Впрочем, я не хочу пересказывать стихи Пастернака. Они сами за себя говорят. Требует объяснения другое: какая сила мешает понять то, что ясно сказано. Видимо, прямой смысл пастернаковской «Магдалины» несовместим с мировоззрением атеиста, и поэты-атеисты вынуждены придумывать другой смысл, согласный с их собственным мировоззрением. Захватив Бродского поэтически, Пастернак заставил его ум сопротивляться, отстаивать свои предубеждения, и сопротивление ума продиктовало эссе, в котором страстно, талантливо доказывается нечто прямо противоположное стихам Пастернака.
Можно спросить, зачем спорить с мертвым? Но спор центробежного с центростремительным не умер. Он продолжается. Центробежное — это безудерж человеческой воли, не признающей над собою Творца. Центростремительное — смирение перед бессмертным Духом, наполняющим жизнь смыслом. Смирение по самой своей природе тихо. В нем не сразу видна внутренняя сила. Но без центростремительного противовеса центробежное уносит в тартарары. Бродский в своем разговоре с Кудровой[4] отчасти прав: Цветаева действительно первая на этом пути. Я не знаю равного ей в XX веке по силе страсти. Но, в отличие от Бродского, она выросла не в атеистическом обществе и сохранила сознание, что Творец выше твари.
Цветаевский синоним центробежного — «огнь-синь». Цветаева от него не отказывается, и все же выше ставит «огнь-бел»: «Борис, я не знаю, что такое кощунство. Грех против grandeur какого бы то ни было, потому что многих нет, есть одна. Все остальные — степени силы. Любовь! Может быть, степени огня? Огнь-ал (та, с розами, постельная), огнь-синь, огнь-бел. Белый (Бог) может быть силой бел, чистотой сгорания? Чистота. Которую я неизменно вижу черной линией (просто линией).
То, что сгорает без пепла, — Бог.
А от этих — моих — в пространствах огромные лоскутья пепла. Это-то и есть Молодец» (Цветаева—Пастернаку, 22 мая. В книге «Письма 1926 года». М., 1990).
Цветаева преклонялась перед равновесием смирения и дерзновения в Рильке, перед его уникальным сочетанием «высоты» и «величия» (духовной высоты и поэтической мощи).
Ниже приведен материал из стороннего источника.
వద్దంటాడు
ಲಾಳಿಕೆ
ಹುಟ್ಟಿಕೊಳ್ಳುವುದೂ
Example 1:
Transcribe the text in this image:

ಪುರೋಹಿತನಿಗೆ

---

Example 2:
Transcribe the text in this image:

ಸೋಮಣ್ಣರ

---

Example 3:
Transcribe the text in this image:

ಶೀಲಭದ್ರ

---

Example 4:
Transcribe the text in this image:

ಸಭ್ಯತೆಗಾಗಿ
Рильке был высшей точкой в ее шкале ценностей. Себя она ставила ниже. Бродский расшатывает «ценностей незыблемую cкáлу». Он делает это с ослепительным блеском. Тем важнее спор.
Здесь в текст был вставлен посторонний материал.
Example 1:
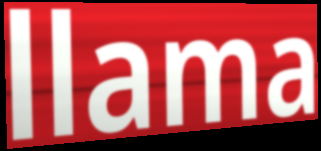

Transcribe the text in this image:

llama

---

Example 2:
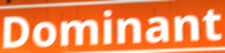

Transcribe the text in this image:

Dominant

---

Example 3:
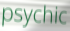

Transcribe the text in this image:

psychic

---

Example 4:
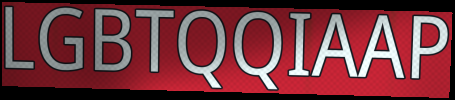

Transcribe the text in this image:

LGBTQQIAAP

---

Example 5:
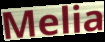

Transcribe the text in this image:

Melia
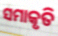
ସମାକୃତି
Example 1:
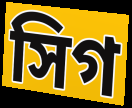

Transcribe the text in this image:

সিগ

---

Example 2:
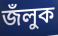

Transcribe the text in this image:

জঁলুক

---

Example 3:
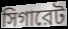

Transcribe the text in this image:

সিগারেট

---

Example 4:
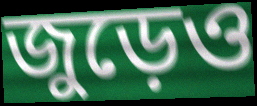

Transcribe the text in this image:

জুড়েও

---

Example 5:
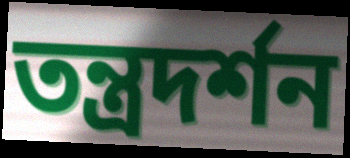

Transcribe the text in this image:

তন্ত্রদর্শন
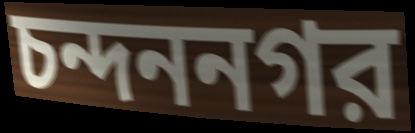
চন্দননগর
Сейчас много мелкого своеволия; оно и без спора потонет в Лете. Но безумство знатных, сказал персонаж Шекспира, не должно ходить без стражи. Дерзновение требует противовеса. И значение пастернаковской «Магдалины» не в том, что поэт поддался, уступил «центробежной» силе, а в том, что выдержал ее напор и противостал ей.
1997, № 1 (91)
[1] См. журнал «Звезда» (№ 1, 1996) со ссылкой на первоисточник: Marina Tsvetaeva. One Hundred years. «Modern Russian literature and culture. Studies and Texts». Vol. 32. Berkeley, 1994. Далее цитаты приводятся по этому изданию.
[2] Кришнаизм имеет очень много вариантов: Кришна «Бхагават Гиты» (песни Господа) — суровый учитель, Кришна «Гитаговинды» (песни пастуха) — идеальный любовник.
[3] «Сивилла выжжена…» Цветаевская сивилла подобна Савлу, ставшему Павлом. В нее «Бог вошел».
[4] В кулуарах конференции в Амхерсте
(Массачусетс,
О полемике Бродского с Е. Б. и Е. В. Пастернаками Ирма Кудрова пишет: «Смелое и одновременно изящное сопоставление “Магдалины” со стихотворением Цветаевой (из цикла, носящего то же название, но созданного на двадцать шесть лет ранее) доставит истинное наслаждение ценителям поэзии» («Бродский о Цветаевой». М., 1997).